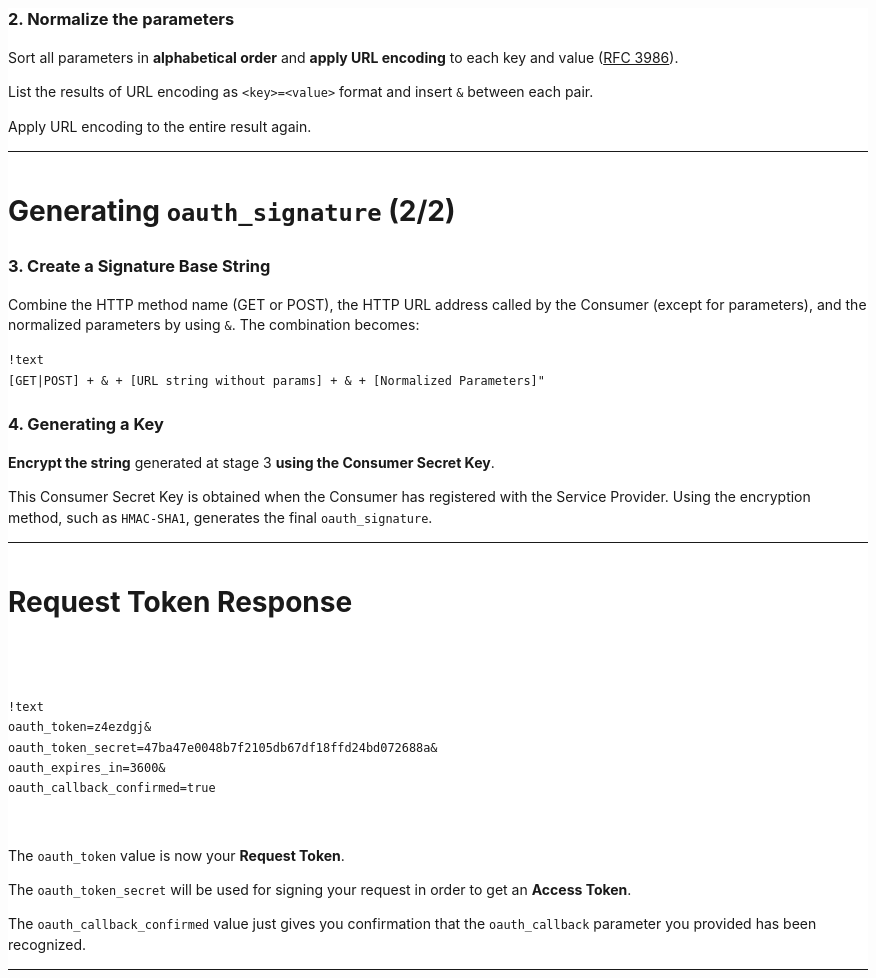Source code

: ### 2. Normalize the parameters

Sort all parameters in **alphabetical order** and **apply URL encoding** to each
key and value ([RFC 3986](http://tools.ietf.org/html/rfc3986)).

List the results of URL encoding as `<key>=<value>` format and insert `&`
between each pair.

Apply URL encoding to the entire result again.

---

# Generating `oauth_signature` (2/2)

### 3. Create a Signature Base String

Combine the HTTP method name (GET or POST), the HTTP URL address called by the
Consumer (except for parameters), and the normalized parameters by using `&`.
The combination becomes:

    !text
    [GET|POST] + & + [URL string without params] + & + [Normalized Parameters]"

### 4. Generating a Key

**Encrypt the string** generated at stage 3 **using the Consumer Secret Key**.

This Consumer Secret Key is obtained when the Consumer has registered with the
Service Provider. Using the encryption method, such as `HMAC-SHA1`, generates
the final `oauth_signature`.

---

# Request Token Response

<br />
<br />

    !text
    oauth_token=z4ezdgj&
    oauth_token_secret=47ba47e0048b7f2105db67df18ffd24bd072688a&
    oauth_expires_in=3600&
    oauth_callback_confirmed=true

<br />

The `oauth_token` value is now your **Request Token**.

The `oauth_token_secret` will be used for signing your request in order to get
an **Access Token**.

The `oauth_callback_confirmed` value just gives you confirmation that the
`oauth_callback` parameter you provided has been recognized.

---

***

Render the lines of the items, from the line containing "### 4. Generating a Key" through the last line, as a Markdown table with a Row column numbering each line and a Line column holding its text, and leave out the blank lines.

| Row | Line |
|---|---|
| 1 | ### 4. Generating a Key |
| 2 | **Encrypt the string** generated at stage 3 **using the Consumer Secret Key**. |
| 3 | This Consumer Secret Key is obtained when the Consumer has registered with the |
| 4 | Service Provider. Using the encryption method, such as `HMAC-SHA1`, generates |
| 5 | the final `oauth_signature`. |
| 6 | --- |
| 7 | # Request Token Response |
| 8 | <br /> |
| 9 | <br /> |
| 10 |     !text |
| 11 |     oauth_token=z4ezdgj& |
| 12 |     oauth_token_secret=47ba47e0048b7f2105db67df18ffd24bd072688a& |
| 13 |     oauth_expires_in=3600& |
| 14 |     oauth_callback_confirmed=true |
| 15 | <br /> |
| 16 | The `oauth_token` value is now your **Request Token**. |
| 17 | The `oauth_token_secret` will be used for signing your request in order to get |
| 18 | an **Access Token**. |
| 19 | The `oauth_callback_confirmed` value just gives you confirmation that the |
| 20 | `oauth_callback` parameter you provided has been recognized. |
| 21 | --- |